When she searched his gaze, Deanna could find no trace of hidden meaning, and
from his spirit she could sense only hope. It filled her. When he shifted
from the bench next to her, down onto one knee at her feet, she felt her
throat close up and her emotions surround them both.

"Imzadi." He began with a whisper. "You're my north star. My best friend.
My one and only truth." He swallowed again and she felt her eyes fill with
moisture. "Nothing. Nothing in my life or my career means anything without
you by my side to share it with me. And so I brought you here tonight to
ask.."

Reaching into his pocket, Will pulled out box inside of which lay a beautiful
lace handkerchief. Extracting his precious cargo, he reverently began to
unwrap it, revealing inch by inch, the most miraculously woven white headband
she had ever seen. It was a garment traditional to a Betazoid bride. And he
knew that very well.

"Deanna Troi.." He met her gaze and held it, watching as the first of her
teardrops began to fall. "Will you do me the honor .. will you make me
complete... will you consent to be my wife?"

She thought she made a sound. Through the haze of a dream, it seemed, she
found his eyes and wet her lips; sucking in several breaths, unable to speak.
Without words, she reached for the headband in his hand and took it up in
hers. Her gaze fell upon it and she was struck with awe at how beautiful it
was, how perfect; how he had known to make it this way. Her fingers closed
around it and she shut her eyes, trying desperately to center the tumbling
torrent of her emotion. Unbidden, she slid from the bench; unable to keep herself from him
any longer.
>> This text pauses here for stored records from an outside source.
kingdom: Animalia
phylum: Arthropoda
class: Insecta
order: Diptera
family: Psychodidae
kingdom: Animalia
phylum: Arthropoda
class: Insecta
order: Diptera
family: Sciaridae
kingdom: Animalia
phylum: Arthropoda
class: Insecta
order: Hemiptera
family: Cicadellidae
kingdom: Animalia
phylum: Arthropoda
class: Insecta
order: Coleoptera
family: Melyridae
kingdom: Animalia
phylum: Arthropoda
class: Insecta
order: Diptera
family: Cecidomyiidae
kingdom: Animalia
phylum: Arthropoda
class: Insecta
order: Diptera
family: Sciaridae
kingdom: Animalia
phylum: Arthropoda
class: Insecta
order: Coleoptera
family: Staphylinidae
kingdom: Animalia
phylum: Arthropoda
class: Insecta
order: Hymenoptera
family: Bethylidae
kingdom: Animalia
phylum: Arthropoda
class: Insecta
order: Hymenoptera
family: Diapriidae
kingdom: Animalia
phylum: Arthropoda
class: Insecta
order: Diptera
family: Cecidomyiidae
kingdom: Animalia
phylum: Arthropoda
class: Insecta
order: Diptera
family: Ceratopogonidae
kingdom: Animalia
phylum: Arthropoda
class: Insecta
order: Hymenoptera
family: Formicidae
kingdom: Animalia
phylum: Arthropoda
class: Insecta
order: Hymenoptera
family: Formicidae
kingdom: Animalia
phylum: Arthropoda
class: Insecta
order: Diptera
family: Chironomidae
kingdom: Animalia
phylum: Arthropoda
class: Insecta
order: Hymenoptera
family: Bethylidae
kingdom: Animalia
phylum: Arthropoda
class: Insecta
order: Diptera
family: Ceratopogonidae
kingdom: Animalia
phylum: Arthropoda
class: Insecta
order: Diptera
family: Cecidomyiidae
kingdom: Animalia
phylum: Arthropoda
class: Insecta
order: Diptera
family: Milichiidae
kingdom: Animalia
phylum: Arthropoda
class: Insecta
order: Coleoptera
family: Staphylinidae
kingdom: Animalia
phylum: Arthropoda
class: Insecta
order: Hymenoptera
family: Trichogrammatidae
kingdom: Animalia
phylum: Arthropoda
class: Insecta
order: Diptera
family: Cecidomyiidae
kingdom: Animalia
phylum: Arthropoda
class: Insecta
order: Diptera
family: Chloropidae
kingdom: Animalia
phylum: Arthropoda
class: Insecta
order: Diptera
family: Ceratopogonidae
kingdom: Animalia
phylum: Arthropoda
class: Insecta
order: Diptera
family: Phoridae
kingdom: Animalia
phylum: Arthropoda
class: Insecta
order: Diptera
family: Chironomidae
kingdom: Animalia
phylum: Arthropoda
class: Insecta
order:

She fell into his arms and drew her hands around him with a sob.

His arms swept her up into a passionate embrace, drew them both to their feet
where he gazed down at her, his own eyes filled with emotion; his voice near
breaking as he spoke.

"Is that a yes?" With unmistakable hope in his expression, he heard her
whisper:

"Yes!" And then she was kissing him. And he was kissing her. And all of
the magic of all the years of the miraculous bond they shared broke forth the
barriers which each of them had erected. Surrounding them, filling them,
finding them everywhere at once.

Will Riker threw his head back, lifting her off of her feet and spinning them
both around while the garden beyond them whispered its blessings; a gentle
caress of their bodies with a breeze. She was his. And he was hers. And
everything her heart had known .. was true.